Structural family therapy is an approach to treating various psychiatric problems by looking into family dynamics and trying to change them. Therapists who practice structural family therapy generally believe that many problems can be traced back to bad group dynamics in the family setting. The therapist tries to insert himself into the family group during therapy sessions so that he can understand what is going on and eventually attempts to make changes from within.
People who practice structural family therapy see the family in a very scientific way. They often break families down into three different kinds of relationships. There is the marital relationship between the parents, along with the sibling relationship, and the relationships between parents and children. The therapist will generally look for dysfunctions in these relationships as a possible cause for mental problems in a particular patient.
Sometimes the problems in family dynamics can happen because of unbalanced alliances. For example, two siblings may have a tendency to side with each other against another sibling.
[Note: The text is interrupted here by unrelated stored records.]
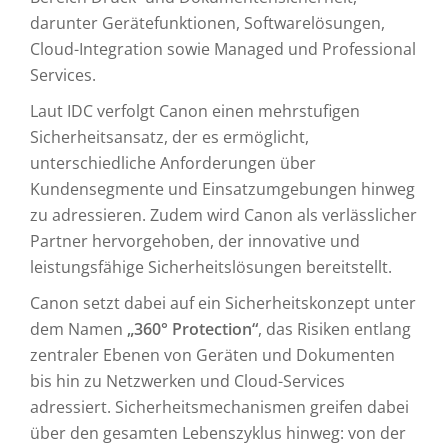
darunter Gerätefunktionen, Softwarelösungen,
Cloud-Integration sowie Managed und Professional
Services.
Laut IDC verfolgt Canon einen mehrstufigen
Sicherheitsansatz, der es ermöglicht,
unterschiedliche Anforderungen über
Kundensegmente und Einsatzumgebungen hinweg
zu adressieren. Zudem wird Canon als verlässlicher
Partner hervorgehoben, der innovative und
leistungsfähige Sicherheitslösungen bereitstellt.
Canon setzt dabei auf ein Sicherheitskonzept unter
dem Namen
„360° Protection“
, das Risiken entlang
zentraler Ebenen von Geräten und Dokumenten
bis hin zu Netzwerken und Cloud-Services
adressiert. Sicherheitsmechanismen greifen dabei
über den gesamten Lebenszyklus hinweg: von der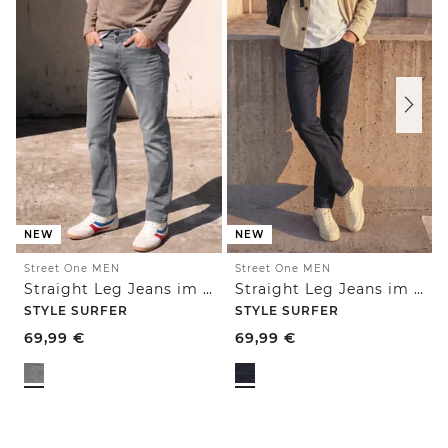
NEW
NEW
Street One MEN
Street One MEN
Straight Leg Jeans im Regular Fit
Straight Leg Jeans im Regular Fit
STYLE SURFER
STYLE SURFER
69,99
€
69,99
€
This can cause severe problems for the bullied sibling that might affect other parts of his life. It could even have long-term consequences that might change the way this person relates to others as an adult.
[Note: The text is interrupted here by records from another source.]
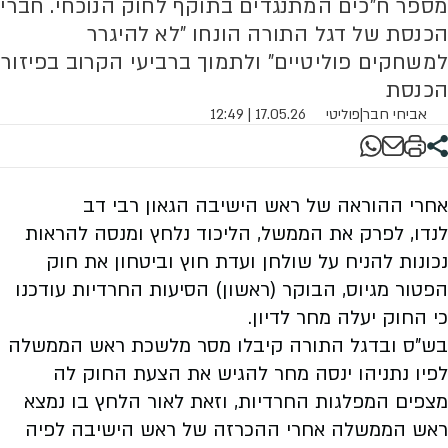
מספר ח"כים המתנגדים בתוקף לחוק הנוכחי. חברי
הכנסת של דגל התורה הונחו "לא להיגרר
למשחקים פוליטיים" ולתמוך ברביעי הקרוב בפיזור
הכנסת
אביחי חבר
|
פוליטי
17.05.26 | 12:49
אחרי ההוראה של
ראש הישיבה הגאון רב
י
דב
לנדו,
לפרק את הממשל, הליכוד נלחץ ומנסה להראות
נכונות להניח על שולחן ועדת חוץ וביטחון את חוק
הפטור מגיוס, הבוקר (ראשון) הסיעות החרדיות עודכנו
כי החוק יעלה מחר לדיון.
בש"ס ובדגל התורה קיבלו מסר מלשכת ראש הממשלה
לפיו נתניהו ינסה מחר להגיש את הצעת החוק לה
מצפים המפלגות החרדיות, וזאת לאור הלחץ בו נמצא
ראש הממשלה אחרי ההכרזה של ראש הישיבה לפיה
Many therapists look at family dynamics when trying to diagnose problems, but one thing that separates structural family therapy is the way the actual therapeutic work is conducted. The therapist will actually try to fit in as a family member, at least during sessions. Sometimes the therapist might even try to spend time in the family's home environment to see how people interact in less artificial circumstances. Initially, the therapist will usually be looking for problems and studying the situation. Later, once he has an understanding of what is going on, the therapist will generally try to intervene.
The actual intervention aspect of structural family therapy is often handled in very subtle ways that may not be obvious to the patients. For example, the therapist might request help from one of the family members and give that person very specific instructions about how to interact with the rest of the group. The therapist may also try to change family dynamics during therapy sessions by interacting with different members in ways that disrupt unhealthy patterns. All of this interaction requires certain social skills and very specific training that generally goes well beyond a normal psychology education.